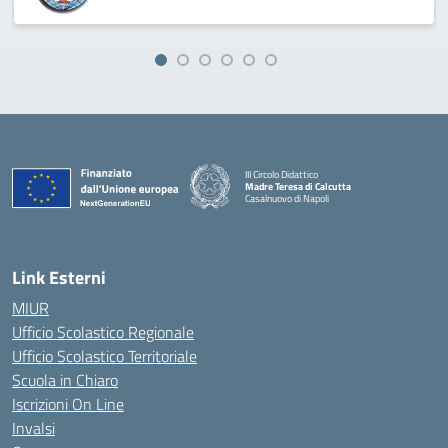
III Circolo Didattico
Madre Teresa di Calcutta
Casalnuovo di Napoli
— Visita la pagina iniziale della scuola
Link Esterni
MIUR
Ufficio Scolastico Regionale
Ufficio Scolastico Territoriale
Scuola in Chiaro
Iscrizioni On Line
Invalsi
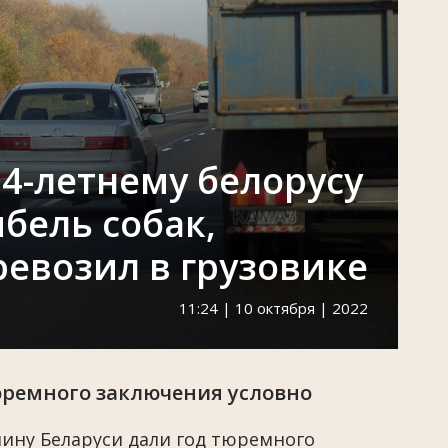
4-летнему белорусу
ибель собак,
ревозил в грузовике
11:24 | 10 октября | 2022
тюремного заключения условно
ину Беларуси дали год тюремного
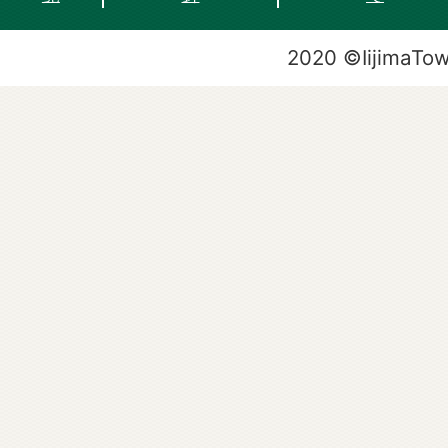
2020 ©IijimaTo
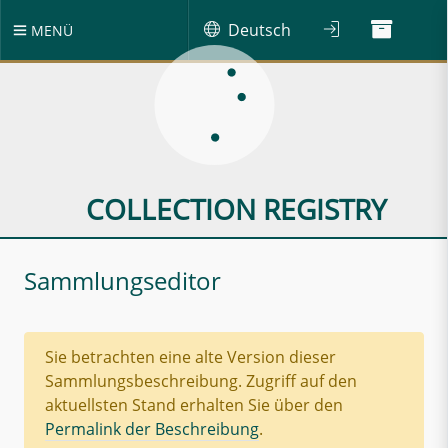
Deutsch
MENÜ
COLLECTION REGISTRY
Sammlungseditor
Sie betrachten eine alte Version dieser
Sammlungsbeschreibung. Zugriff auf den
aktuellsten Stand erhalten Sie über den
Permalink der Beschreibung
.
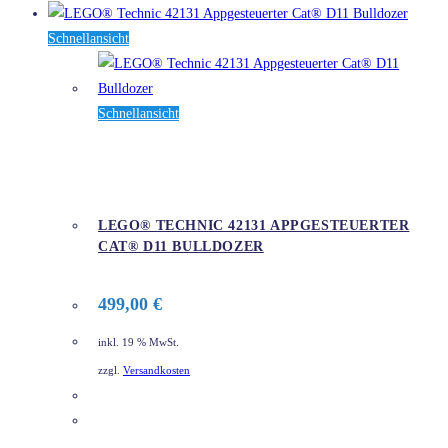
Schnellansicht
Schnellansicht
LEGO® TECHNIC 42131 APPGESTEUERTER
CAT® D11 BULLDOZER
499,00
€
inkl. 19 % MwSt.
zzgl.
Versandkosten
DETAILS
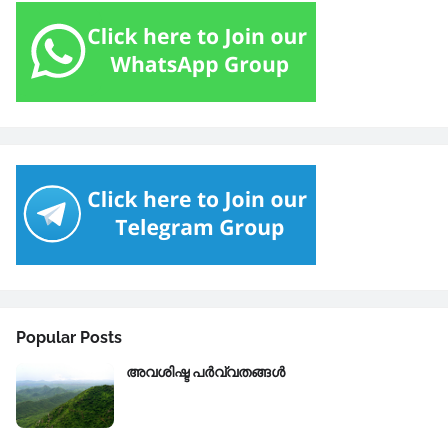
Popular Posts
അവശിഷ്ട പർവ്വതങ്ങൾ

= Task description =
From the listing above, repeat only the lines between the line containing "11:24 | 10 октября | 2022" and the line containing "Sammlungsbeschreibung. Zugriff auf den", those two included. Pictures are not part of the copy.

= Expected answer =
11:24 | 10 октября | 2022
тюремного заключения условно
ину Беларуси дали год тюремного
2020 ©IijimaTo
Deutsch
MENÜ
COLLECTION REGISTRY
Sammlungseditor
Sie betrachten eine alte Version dieser
Sammlungsbeschreibung. Zugriff auf den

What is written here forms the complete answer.